Congrates to Jacques!

Go Red!!!

Anonymous said...

- Just because it took Donahue 4 to 5 years doesn't mean that's how long it takes. There are many coaches who have to basically scrap their teams down to nothing and yet manage to put up a great performance by their 3rd year on a team composed primarily of freshmen and sophomores (see Amaker, Donahue at BC, and even, to a certain extent, Cormier, who truly started with a steaming pile of crap on his plate). As has endlessly been said, even if you leave out the 4 injury ridden games, Courtney got worse every year, not better. He got some over-hyped wins over teams like Yale and Penn who had real, recent losses to rebuild from, while Courtney was still getting excuses from losses we suffered 3 seasons prior. That 5-3 start didn't mean he had improved, it meant the lower Ivy was lingering around a 250 that season that year and that while Yale and Penn and Brown and Dartmouth had reasons to be there, be it rebuilding or just plain building up from a 300 ranked team, we most certainly did not have reasons to be there, and were there because of ineffective coaching.

- Donahue did not inherit a team with as much name recognition to use in recruiting as Courtney did. You keep claiming that the # of Cornell players with other Div I offers got higher in recent years, implying that Donahue probably didn't start with as many guys with Div I offers, but you still want to insist that Donahue and Courtney began in an equivalent situation or environment. They did not.

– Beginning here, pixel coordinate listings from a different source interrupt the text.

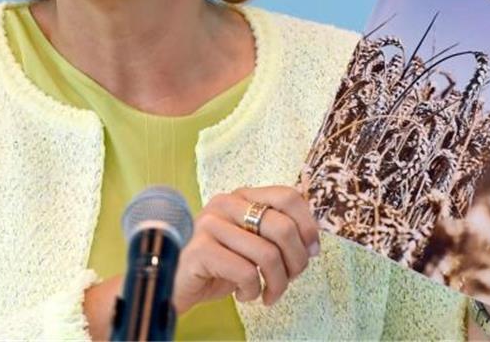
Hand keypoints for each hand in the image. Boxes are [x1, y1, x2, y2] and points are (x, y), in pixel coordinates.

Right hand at [172, 185, 320, 314]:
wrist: (176, 283)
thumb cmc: (219, 265)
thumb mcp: (251, 244)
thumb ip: (276, 233)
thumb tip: (313, 242)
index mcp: (242, 196)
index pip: (288, 196)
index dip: (308, 226)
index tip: (312, 251)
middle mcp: (226, 203)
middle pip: (283, 227)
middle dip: (296, 261)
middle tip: (288, 279)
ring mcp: (210, 224)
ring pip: (268, 254)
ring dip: (277, 283)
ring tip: (268, 293)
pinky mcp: (201, 250)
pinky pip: (246, 272)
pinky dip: (252, 291)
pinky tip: (243, 294)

- You act like it's a rule that a coach can't work with someone else's recruits when this bull is refuted every day. You want to say that Year 1 Martin > Year 3 Courtney because Martin inherited talent, but (a) Agel clearly didn't know what to do with that talent, apparently, and (b)you're basically claiming that Agel outrecruited Courtney and that Courtney can't recruit. Can't coach, can't recruit... what can he do then?

I personally believe he wasn't suffering a talent deficit and landed excellent recruits in his first two classes, but can't coach and can't develop players, hence these poor kids are forced to read horrid comments about how Brown players are just more talented than them and it's not the coach's fault.

Bill Courtney is going to have to change, and immensely. HE is the root of the problem, not anything else.